• [FRAGEN]:
A. Welcher Anteil der Bevölkerung gehört laut dem Text über die Bevölkerung Montenegros der Serbisch-Orthodoxen Kirche an?
B. Tippen Sie aus dem Text über die Bevölkerung Montenegros den Abschnitt ab, der mit den Worten „Montenegro ist religiös“ beginnt und mit „Küstenregion um Kotor.“ endet.
C. Schreiben Sie den Text über die Bevölkerung Montenegros im Anschluss an seinen letzten Satz weiter.

• [TEXTAUSZUG]:
┌────────

Die Bevölkerung von Montenegro: Menschen und Mentalität

Wenn Du nach Montenegro auswanderst, triffst Du auf eine ethnisch vielfältige Gesellschaft. Die größte Bevölkerungsgruppe bilden mit rund 45 % die Montenegriner selbst, gefolgt von Serben (etwa 29 %), Bosniaken (9 %), Albanern (5 %) und kleineren Minderheiten wie Roma, Kroaten und anderen. Diese Vielfalt prägt das Land erheblich und spiegelt sich in vielen Bereichen des täglichen Lebens wider.

Die verschiedenen Gruppen leben überwiegend friedlich zusammen, wobei es regionale Unterschiede gibt: An der Küste findest Du mehr ethnische Montenegriner, während im Norden serbische Bevölkerungsanteile dominieren und im Süden albanische Communities stärker vertreten sind.

Strandleben an der Adria von Montenegro
Strandleben an der Adria von Montenegro

Sprachen in Montenegro

Die offizielle Amtssprache ist Montenegrinisch, das sich nur minimal vom Serbischen, Kroatischen und Bosnischen unterscheidet – linguistisch betrachtet gehören alle zur südslawischen Sprachfamilie. In der Praxis verstehen sich Sprecher dieser Sprachen problemlos untereinander. Regional werden auch Albanisch (besonders in Ulcinj und Umgebung) sowie Romanes gesprochen.

An der touristisch geprägten Küste kommst Du mit Englisch gut zurecht, viele jüngere Montenegriner sprechen es fließend. In ländlichen Gebieten sind Fremdsprachenkenntnisse allerdings weniger verbreitet. Russisch wird aufgrund historischer und kultureller Verbindungen von vielen verstanden, und Deutsch findet sich vor allem in der Tourismusbranche.

Religionen und religiöses Leben

Montenegro ist religiös ebenso vielfältig wie ethnisch. Die Mehrheit der Bevölkerung (etwa 72 %) gehört der Serbisch-Orthodoxen Kirche an, wobei es auch eine eigenständige Montenegrinisch-Orthodoxe Kirche gibt – ein Thema, das durchaus für Diskussionen sorgt. Der Islam wird von rund 19 % praktiziert, hauptsächlich von Bosniaken und Albanern. Katholiken machen etwa 3 % aus, konzentriert in der Küstenregion um Kotor.

└────────

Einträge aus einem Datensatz
┌────────

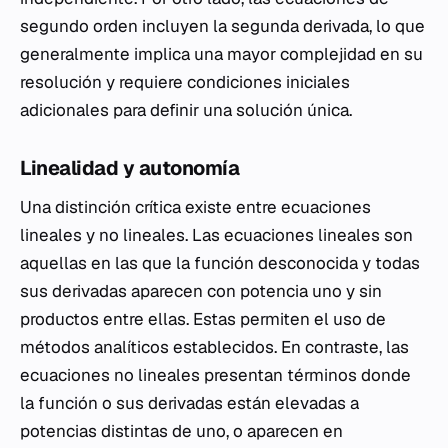
segundo orden incluyen la segunda derivada, lo que
generalmente implica una mayor complejidad en su
resolución y requiere condiciones iniciales
adicionales para definir una solución única.
Linealidad y autonomía
Una distinción crítica existe entre ecuaciones
lineales y no lineales. Las ecuaciones lineales son
aquellas en las que la función desconocida y todas
sus derivadas aparecen con potencia uno y sin
productos entre ellas. Estas permiten el uso de
métodos analíticos establecidos. En contraste, las
ecuaciones no lineales presentan términos donde
la función o sus derivadas están elevadas a
potencias distintas de uno, o aparecen en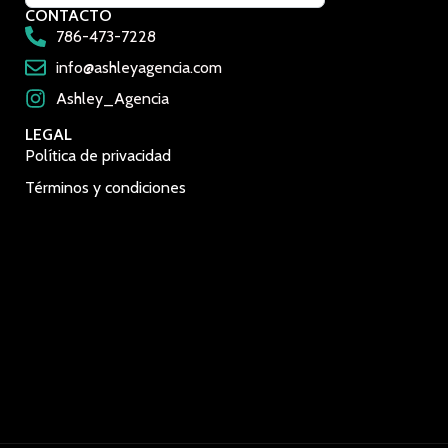
CONTACTO
786-473-7228
info@ashleyagencia.com
Ashley_Agencia
LEGAL
Política de privacidad
Términos y condiciones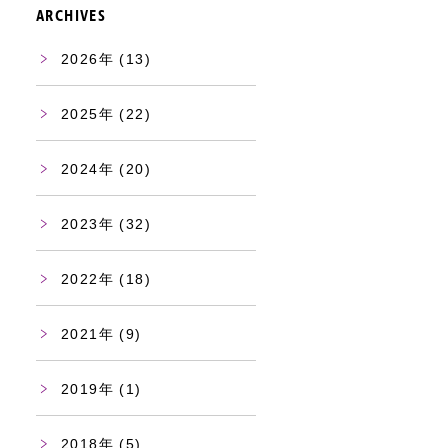
ARCHIVES
2026
(13)
2025
(22)
2024
(20)
2023
(32)
2022
(18)
2021
(9)
2019
(1)
2018
(5)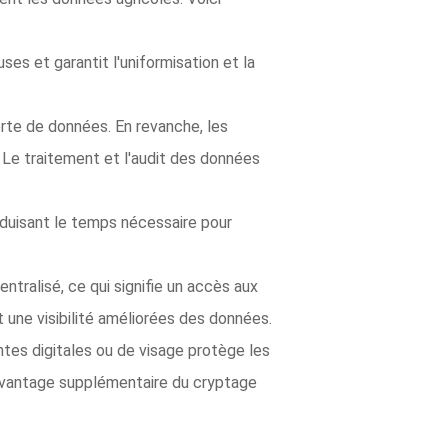
uses et garantit l'uniformisation et la
erte de données. En revanche, les
Le traitement et l'audit des données
réduisant le temps nécessaire pour
ralisé, ce qui signifie un accès aux
 une visibilité améliorées des données.
tes digitales ou de visage protège les
'avantage supplémentaire du cryptage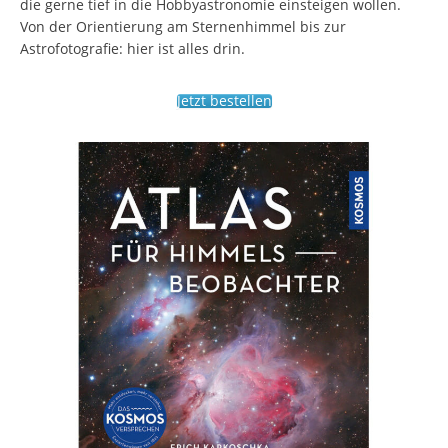
die gerne tief in die Hobbyastronomie einsteigen wollen.
Von der Orientierung am Sternenhimmel bis zur
Astrofotografie: hier ist alles drin.
Jetzt bestellen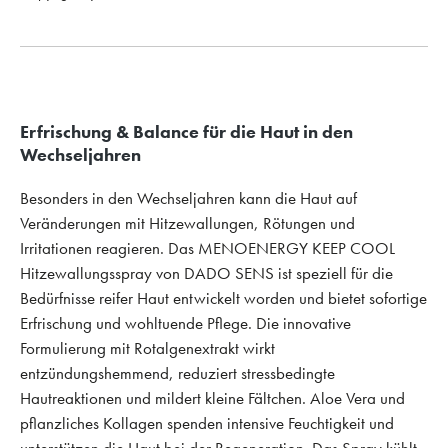
Erfrischung & Balance für die Haut in den
Wechseljahren
Besonders in den Wechseljahren kann die Haut auf
Veränderungen mit Hitzewallungen, Rötungen und
Irritationen reagieren. Das MENOENERGY KEEP COOL
Hitzewallungsspray von DADO SENS ist speziell für die
Bedürfnisse reifer Haut entwickelt worden und bietet sofortige
Erfrischung und wohltuende Pflege. Die innovative
Formulierung mit Rotalgenextrakt wirkt
entzündungshemmend, reduziert stressbedingte
Hautreaktionen und mildert kleine Fältchen. Aloe Vera und
pflanzliches Kollagen spenden intensive Feuchtigkeit und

└────────

• [ANTWORTEN]:
A. Etwa 72 % der Bevölkerung.

B.
Montenegro ist religiös ebenso vielfältig wie ethnisch. Die Mehrheit der Bevölkerung (etwa 72 %) gehört der Serbisch-Orthodoxen Kirche an, wobei es auch eine eigenständige Montenegrinisch-Orthodoxe Kirche gibt – ein Thema, das durchaus für Diskussionen sorgt. Der Islam wird von rund 19 % praktiziert, hauptsächlich von Bosniaken und Albanern. Katholiken machen etwa 3 % aus, konzentriert in der Küstenregion um Kotor.

C.
Religion spielt im Alltag eine wichtige Rolle: Religiöse Feiertage werden ausgiebig gefeiert, Kirchen und Moscheen sind gut besucht, und die orthodoxe Tradition prägt viele Familienfeste. Gleichzeitig herrscht eine bemerkenswerte religiöse Toleranz – verschiedene Glaubensgemeinschaften leben größtenteils respektvoll nebeneinander.

Traditionen und kulturelle Eigenheiten

Die montenegrinische Kultur ist tief in Traditionen verwurzelt. Das Konzept der „Čojstvo i Junaštvo“ (Ehre und Heldentum) prägt das Selbstverständnis vieler Montenegriner – Stolz, Mut und Gastfreundschaft gelten als zentrale Werte. Du wirst schnell merken, dass Gastfreundschaft hier nicht nur eine Floskel ist: Gäste werden mit offenen Armen empfangen und großzügig bewirtet.

Die „Slava“ ist ein wichtiges orthodoxes Fest, bei dem Familien ihren Schutzheiligen ehren – ein Ereignis, zu dem oft die gesamte Verwandtschaft zusammenkommt. Traditionelle Musik mit Instrumenten wie der Gusle (einsaitige Geige) und Volkstänze wie der „Oro“ werden bei Festen gepflegt. Die mündliche Überlieferung von Heldenepen hat eine lange Tradition, die bis heute in der Kultur nachwirkt.

Einkaufsgewohnheiten und Alltagsverhalten

Frische Granatäpfel werden zu Saft verarbeitet
Frische Granatäpfel werden zu Saft verarbeitet

Die Montenegriner kaufen nach wie vor gerne auf lokalen Märkten (Pijaca) ein, wo frisches Obst, Gemüse, Käse und Fleisch direkt vom Erzeuger angeboten werden. Hier wird noch gehandelt und gefeilscht – ein soziales Ritual, das über den reinen Einkauf hinausgeht. Große Supermärkte und Einkaufszentren gewinnen zwar an Bedeutung, besonders in Podgorica und an der Küste, doch viele bevorzugen kleine Nachbarschaftsläden, wo man sich kennt und ein Schwätzchen hält.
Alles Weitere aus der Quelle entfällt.